Plaintiff commenced this action on September 17, 2018, alleging that defendant committed legal malpractice by entering into the stipulations. Plaintiff alleges that entering into the 2007 stipulation, which shifted the responsibility for Well-Come's defense from plaintiff's insurer to plaintiff alone, was professional negligence. In December 2018 defendant moved to dismiss the complaint pursuant to CPLR 3211(a)(5). The motion court ruled that the complaint was time-barred because the statute of limitations had begun to run on July 29, 2013, the date on which the jury rendered its verdict, which was the date on which plaintiff's damages were reasonably calculable. We affirm.
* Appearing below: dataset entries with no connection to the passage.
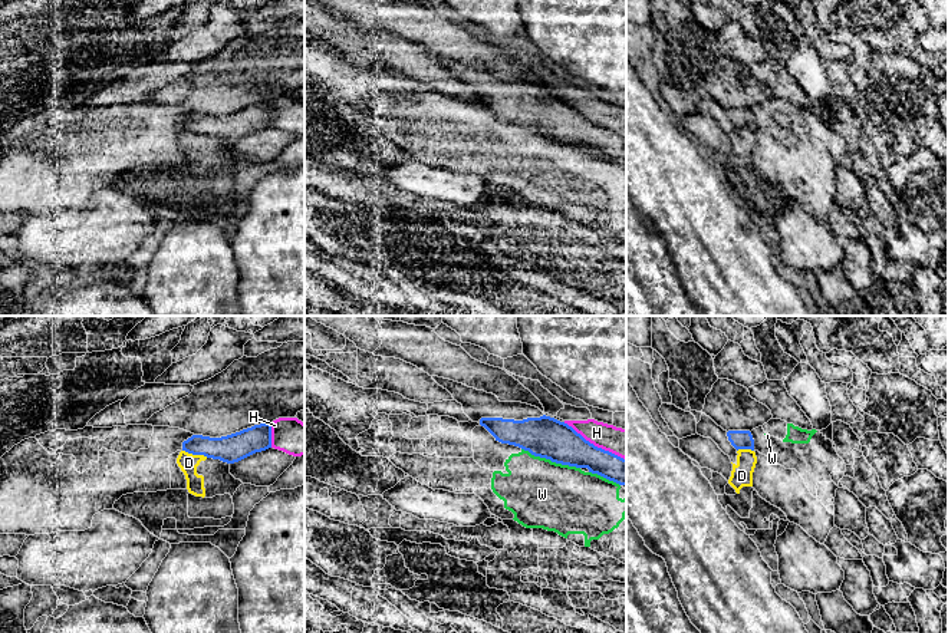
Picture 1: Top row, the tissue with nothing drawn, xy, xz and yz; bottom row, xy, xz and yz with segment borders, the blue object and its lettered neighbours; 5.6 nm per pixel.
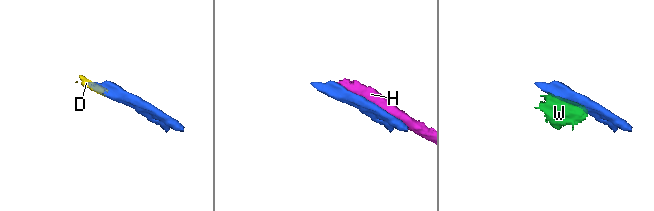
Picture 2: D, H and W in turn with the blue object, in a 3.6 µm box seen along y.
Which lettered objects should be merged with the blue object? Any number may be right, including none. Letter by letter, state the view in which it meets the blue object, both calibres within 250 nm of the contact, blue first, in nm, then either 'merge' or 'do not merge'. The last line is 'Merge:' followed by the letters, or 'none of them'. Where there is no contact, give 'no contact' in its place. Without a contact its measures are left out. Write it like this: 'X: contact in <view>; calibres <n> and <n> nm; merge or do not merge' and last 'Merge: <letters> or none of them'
D: contact in xy; calibres 160 and 110 nm; do not merge
H: contact in xz; calibres 220 and 160 nm; do not merge
W: contact in xz; calibres 240 and 380 nm; do not merge
Merge: none of them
"On a motion to dismiss a cause of action pursuant to CPLR § 3211(a)(5) as barred by the statute of limitations, a defendant must establish, prima facie, that the time within which to sue has expired. Once that showing has been made, the burden shifts to the plaintiff to raise a question of fact as to whether the statute of limitations has been tolled, an exception to the limitations period is applicable, or the plaintiff actually commenced the action within the applicable limitations period." (Quinn v McCabe, Collins, McGeough & Fowler, LLP, 138 AD3d 1085 [2d Dept 2016] [internal quotation marks omitted]).

"An action to recover damages for an attorney's malpractice must be commenced within three years from accrual (see CPLR § 214[6]). A legal malpractice claim accrues when all the facts necessary to the cause of action have occurred and an injured party can obtain relief in court. In most cases, this accrual time is measured from the day an actionable injury occurs [or when the damages are sufficiently calculable], even if the aggrieved party is then ignorant of the wrong or injury." (McCoy v v. Feinman, 99 NY2d 295, 301 [2002] [internal quotation marks and citation omitted]; King Tower Realty Corp. v G & G Funding Corp., 163 AD3d 541 [2d Dept. 2018]).

Any damages arising from defendant's alleged malpractice were sufficiently calculable

for pleading purposes when the jury rendered its verdict on July 29, 2013, and the action commenced on September 17, 2018 is time-barred.

Plaintiff has not shown that the statute was tolled or that plaintiff was actively misled or prevented in some extraordinary way from timely commencing a malpractice action (see Yarbro v Wells Fargo Bank, N.A., 140 AD3d 668, 668 [1st Dept 2016]; Jang Ho Choi v Beautri Realty Corp., 135 AD3d 451 [1st Dept 2016]). Moreover, our decision on the prior appeal is not law of the case on facts not presented therein.

THIS CONSTITUTES THE DECISION AND ORDER

OF THE SUPREME COURT, APPELLATE DIVISION, FIRST DEPARTMENT.